With the study's findings, MITAC undertook a strategic planning process resulting in a new mandate and future direction and function. Effective February 2006, The Mining Industry Training and Adjustment Council (MITAC) was renamed the Mining Industry Human Resources Council (MiHR).

== Services ==
MiHR conducts research into Canada's mining labour market with the objective of uncovering the important HR trends relevant to the industry. This research forms the cornerstone of the programs MiHR undertakes to identify opportunities and address the human resource and labour market challenges within the Canadian minerals and metals sector. They also offer custom research reports for those interested in topics not covered by their standard reports.

To help fill openings and generate new jobs for the Canadian minerals and metals mining industry, MiHR runs a variety of programs such as its Gearing Up and Green Jobs wage subsidy programs, an online Mining Career Quiz, and provides information on its website.

== Programs and Initiatives ==

=== Gearing Up ===
Announced in April 2018, Gearing Up is a work-integrated learning (WIL) program for Canada's mining sector. It aims to create 850 new WIL opportunities in mining over four years. Wage subsidies up to $7,000 are available to employers who create new WIL opportunities, such as co-ops, internships, field placements, applied projects, capstone projects or case competitions.

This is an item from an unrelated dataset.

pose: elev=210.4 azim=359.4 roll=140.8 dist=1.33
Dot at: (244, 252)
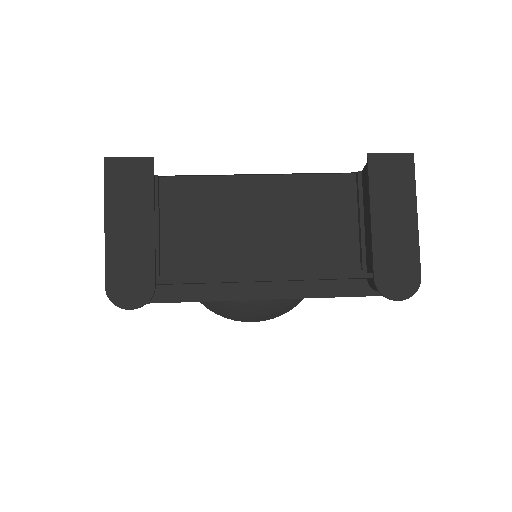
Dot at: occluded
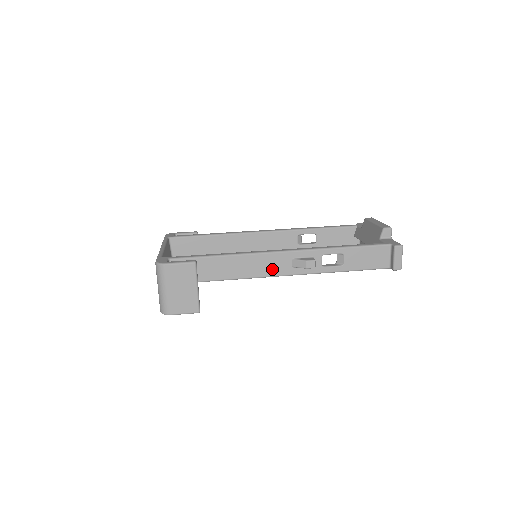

MiHR works with a national consortium of mining employers, industry associations and post-secondary institutions to implement program activities and inform how industry and education can work together collaboratively to develop WIL opportunities.

=== The Canadian Mining Certification Program (CMCP) ===

The CMCP intends to measure and certify expertise in mining, validating the skills, knowledge, and experience of workers in the mining sector. CMCP is the first - and only - national mining worker certification program in Canada.

CMCP recognizes individual mine workers who have demonstrated their competency and expertise by meeting the National Occupational Standards (NOS) established for the Canadian mining industry. They establish clear, objective skill and knowledge benchmarks, and form the basis for workplace development, driving curriculum development within educational institutes, and the alignment of company training programs.

=== Mining Essentials ===
Mining Essentials is a pre-employment training program for Indigenous peoples who are interested in exploring career options in mining. The program teaches both the essential skills and work readiness skills that the Canadian mining industry has deemed necessary to gain an entry-level position. It is being expanded as part of the National Essential and Work Readiness (NEWR) Skills Training Program for the mining industry to better represent youth, women and immigrants.